Over on Amazon, sales for Chained to the Alien don't look strong. Hmmm, maybe this means the interest in the late 1980s/early 1990s debates about science fiction - the kind of ferment that was reflected in the second incarnation of Australian Science Fiction Review - isn't there out in the Land of the Public. I dunno.
Here's the score: I can't twist your arms to buy this book - much as that might be fun. But consider passing on the message to those who might have an interest. As I've previously mentioned, Chained to the Alien contains nearly 30,000 words of my best literary criticism, and it shows me getting involved in rather different controversies from the ones I'm caught up in 20 years later. Maybe some of y'all might find that interesting or know someone who would.
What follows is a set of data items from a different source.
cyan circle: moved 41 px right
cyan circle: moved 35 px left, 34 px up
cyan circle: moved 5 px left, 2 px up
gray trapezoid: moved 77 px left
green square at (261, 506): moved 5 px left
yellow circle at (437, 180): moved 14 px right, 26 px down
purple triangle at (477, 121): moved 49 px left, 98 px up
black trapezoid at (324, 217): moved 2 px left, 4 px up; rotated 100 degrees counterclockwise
It's quite a nifty little book, reprinting much energetic and sometimes ferocious material from the halcyon of ASFR 2, so I wish it success.
6 comments:
This sounds like the sort of book which people who teach classes on science fiction would appreciate. Don't you know anybody who can put it on the required reading list and force whole classes of college kids to buy it? (-:
Russell, my new course on writing Science Fiction, Fantasy and Horror has just opened for students at www.cengage.com.au, perhaps it could be something they would consider for students - you could feel them out on this. It would sound better coming from you than me I'm afraid... I am already too verbose with them
I think it's more a book for sf scholars than anything, but of course there are many such books. It should at least be in university libraries.
Of course, maybe it is in some university libraries. They wouldn't buy through Amazon.
I'm not an academic but I am a science fiction fan and I found Damein Broderick's 'Starlight' accessable enough.
I've put in an order for this. Oddly, if you search for it by title the second book they suggest is about Jerusalem and the third is about prostitution!